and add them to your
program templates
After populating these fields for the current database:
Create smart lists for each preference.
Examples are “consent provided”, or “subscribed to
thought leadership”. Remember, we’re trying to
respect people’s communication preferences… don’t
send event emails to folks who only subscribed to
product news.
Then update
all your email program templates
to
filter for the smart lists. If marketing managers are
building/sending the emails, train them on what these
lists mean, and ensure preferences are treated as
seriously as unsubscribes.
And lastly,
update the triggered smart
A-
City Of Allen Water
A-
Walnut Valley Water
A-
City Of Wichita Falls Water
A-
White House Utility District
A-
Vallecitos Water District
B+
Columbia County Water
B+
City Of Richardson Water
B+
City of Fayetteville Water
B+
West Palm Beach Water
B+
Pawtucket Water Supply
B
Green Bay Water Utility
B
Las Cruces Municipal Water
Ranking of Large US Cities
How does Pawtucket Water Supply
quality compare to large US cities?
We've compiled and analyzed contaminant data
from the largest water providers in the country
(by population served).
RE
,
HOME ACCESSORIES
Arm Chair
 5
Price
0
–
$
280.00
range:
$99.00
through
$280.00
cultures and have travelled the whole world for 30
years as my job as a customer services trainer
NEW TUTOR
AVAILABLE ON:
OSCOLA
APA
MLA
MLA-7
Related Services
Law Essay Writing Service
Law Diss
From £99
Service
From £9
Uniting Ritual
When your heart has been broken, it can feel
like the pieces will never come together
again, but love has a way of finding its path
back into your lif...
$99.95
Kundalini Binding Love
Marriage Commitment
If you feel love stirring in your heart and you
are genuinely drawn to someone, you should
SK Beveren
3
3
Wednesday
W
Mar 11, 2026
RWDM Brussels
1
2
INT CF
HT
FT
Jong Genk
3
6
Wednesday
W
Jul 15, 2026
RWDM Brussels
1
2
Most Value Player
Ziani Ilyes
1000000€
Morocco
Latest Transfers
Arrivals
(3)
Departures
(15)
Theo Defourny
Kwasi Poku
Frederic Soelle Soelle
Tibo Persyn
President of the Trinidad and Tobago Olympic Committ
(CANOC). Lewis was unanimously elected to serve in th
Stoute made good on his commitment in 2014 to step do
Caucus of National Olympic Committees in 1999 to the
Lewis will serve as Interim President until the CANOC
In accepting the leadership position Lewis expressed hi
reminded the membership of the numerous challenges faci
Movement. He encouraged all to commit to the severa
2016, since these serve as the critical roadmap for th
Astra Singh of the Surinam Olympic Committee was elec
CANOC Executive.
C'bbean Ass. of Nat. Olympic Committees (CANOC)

+++

● JOB:
Set down the items from their first line through the line holding "Tibo Persyn", inclusive, exactly as they appear.

● WRITTEN RESPONSE:
and add them to your
program templates
After populating these fields for the current database:
Create smart lists for each preference.
Examples are “consent provided”, or “subscribed to
thought leadership”. Remember, we’re trying to
respect people’s communication preferences… don’t
send event emails to folks who only subscribed to
product news.
Then update
all your email program templates
to
filter for the smart lists. If marketing managers are
building/sending the emails, train them on what these
lists mean, and ensure preferences are treated as
seriously as unsubscribes.
And lastly,
update the triggered smart
A-
City Of Allen Water
A-
Walnut Valley Water
A-
City Of Wichita Falls Water
A-
White House Utility District
A-
Vallecitos Water District
B+
Columbia County Water
B+
City Of Richardson Water
B+
City of Fayetteville Water
B+
West Palm Beach Water
B+
Pawtucket Water Supply
B
Green Bay Water Utility
B
Las Cruces Municipal Water
Ranking of Large US Cities
How does Pawtucket Water Supply
quality compare to large US cities?
We've compiled and analyzed contaminant data
from the largest water providers in the country
(by population served).
RE
,
HOME ACCESSORIES
Arm Chair
 5
Price
0
–
$
280.00
range:
$99.00
through
$280.00
cultures and have travelled the whole world for 30
years as my job as a customer services trainer
NEW TUTOR
AVAILABLE ON:
OSCOLA
APA
MLA
MLA-7
Related Services
Law Essay Writing Service
Law Diss
From £99
Service
From £9
Uniting Ritual
When your heart has been broken, it can feel
like the pieces will never come together
again, but love has a way of finding its path
back into your lif...
$99.95
Kundalini Binding Love
Marriage Commitment
If you feel love stirring in your heart and you
are genuinely drawn to someone, you should
SK Beveren
3
3
Wednesday
W
Mar 11, 2026
RWDM Brussels
1
2
INT CF
HT
FT
Jong Genk
3
6
Wednesday
W
Jul 15, 2026
RWDM Brussels
1
2
Most Value Player
Ziani Ilyes
1000000€
Morocco
Latest Transfers
Arrivals
(3)
Departures
(15)
Theo Defourny
Kwasi Poku
Frederic Soelle Soelle
Tibo Persyn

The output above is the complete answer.